The Real-time Assessment and Predictive Status (RAPS) system from Charles River Analytics predicts the health and status of RCVs and relays actionable insights to stakeholders across all Army echelons.
Developed by Army Futures Command, the RCV is a tactical vehicle meant to protect the warfighter and reduce the need for putting humans at risk in combat missions. The remote-controlled RCV also delivers tactical advantages using sensors to perform reconnaissance and other information-gathering operations.
To make the most out of expensive RCVs, the equipment needs robust sustainment, maintenance, and logistics protocols. Army decision makers need to know in advance if the equipment is going to fail so they can take corrective action.
“Predicting future health and status within some actionable time window can really give an important tactical advantage for RCV commanders and maintenance,” says Mr. Kenny Lu, Principal Investigator on the RAPS effort and Scientist at Charles River Analytics. The RCV also needs integration with the Army’s decision-making process. “Service members in every echelon in the Army need to trust the sustainment paradigms that support the RCVs,” Lu says.
On the frontline, connectivity is limited and prone to hacking by nation-state threat actors, so artificial intelligence (AI)/machine language (ML) protocols must account for such challenges. To make the insights easily understood and accessible, RAPS will deliver actionable insights through a role-tailored human-machine interface (HMI).
“The intent is that our models can be easily integrated into any sort of user-facing interface,” Lu says. The system will be intelligent enough to prioritize the information that needs to be relayed immediately, maximizing limited bandwidth, and determine what can be sent after the mission is complete.
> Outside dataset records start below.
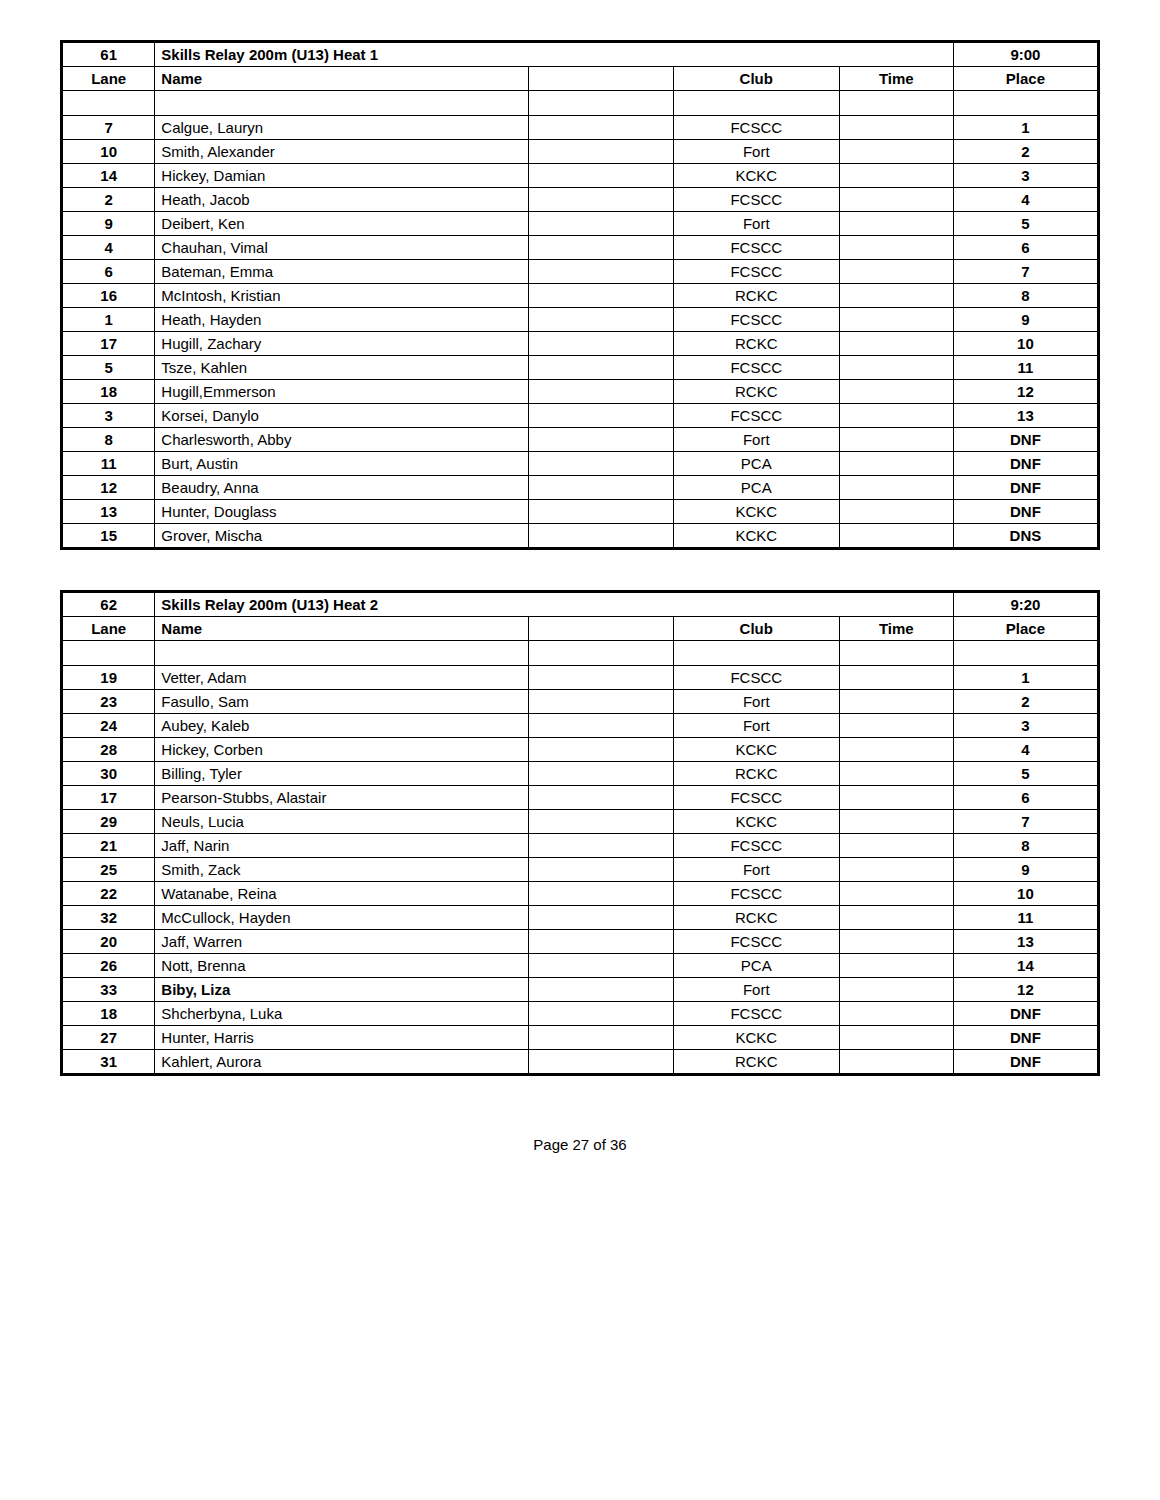| 61 | Skills Relay 200m (U13) Heat 1 | 9:00 |
| Lane | Name | | Club | Time | Place |
| 7 | Calgue, Lauryn | | FCSCC | | 1 |
| 10 | Smith, Alexander | | Fort | | 2 |
| 14 | Hickey, Damian | | KCKC | | 3 |
| 2 | Heath, Jacob | | FCSCC | | 4 |
| 9 | Deibert, Ken | | Fort | | 5 |
| 4 | Chauhan, Vimal | | FCSCC | | 6 |
| 6 | Bateman, Emma | | FCSCC | | 7 |
| 16 | McIntosh, Kristian | | RCKC | | 8 |
| 1 | Heath, Hayden | | FCSCC | | 9 |
| 17 | Hugill, Zachary | | RCKC | | 10 |
| 5 | Tsze, Kahlen | | FCSCC | | 11 |
| 18 | Hugill,Emmerson | | RCKC | | 12 |
| 3 | Korsei, Danylo | | FCSCC | | 13 |
| 8 | Charlesworth, Abby | | Fort | | DNF |
| 11 | Burt, Austin | | PCA | | DNF |
| 12 | Beaudry, Anna | | PCA | | DNF |
| 13 | Hunter, Douglass | | KCKC | | DNF |
| 15 | Grover, Mischa | | KCKC | | DNS |
| 62 | Skills Relay 200m (U13) Heat 2 | 9:20 |
| Lane | Name | | Club | Time | Place |
| 19 | Vetter, Adam | | FCSCC | | 1 |
| 23 | Fasullo, Sam | | Fort | | 2 |
| 24 | Aubey, Kaleb | | Fort | | 3 |
| 28 | Hickey, Corben | | KCKC | | 4 |
| 30 | Billing, Tyler | | RCKC | | 5 |
| 17 | Pearson-Stubbs, Alastair | | FCSCC | | 6 |
| 29 | Neuls, Lucia | | KCKC | | 7 |
| 21 | Jaff, Narin | | FCSCC | | 8 |
| 25 | Smith, Zack | | Fort | | 9 |
| 22 | Watanabe, Reina | | FCSCC | | 10 |
| 32 | McCullock, Hayden | | RCKC | | 11 |
| 20 | Jaff, Warren | | FCSCC | | 13 |
| 26 | Nott, Brenna | | PCA | | 14 |
| 33 | Biby, Liza | | Fort | | 12 |
| 18 | Shcherbyna, Luka | | FCSCC | | DNF |
| 27 | Hunter, Harris | | KCKC | | DNF |
| 31 | Kahlert, Aurora | | RCKC | | DNF |
Page 27 of 36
“What’s new about RAPS is that we’re incorporating modern AI and ML solutions to perform predictive analytics,” he commented. “The intent is that these AI/ML solutions will incorporate a combination of sensor data with a huge wealth of institutional knowledge from the Army on how to perform predictive maintenance and logistics.”
The hybrid sensor data–human knowledge foundation on which RAPS stands is exciting, according to Lu, because it helps extend the best institutional knowledge and create ideal coworkers for military decision makers.
While Phase I of the RAPS project addressed technical viability, Phase II focuses on the most urgent challenge, sustainment through predictive analytics. As a result of its ability to monitor the health and status of the components of a surrogate vehicle, RAPS hopes to build outward and provide predictions about the entire RCV, Lu says.
One of the long-term goals of RAPS is to make the AI/ML solution easily democratized, which means it will need to be accessible, explainable, modular, and adaptable.
RAPS is part of a suite of predictive health monitoring and condition-based maintenance projects in development at Charles River Analytics. “Our hope is that our suite of technologies can be mixed and matched in meaningful ways to commercial applications, whether that be in sustaining smart cars or complex Internet of Things devices,” Lu added.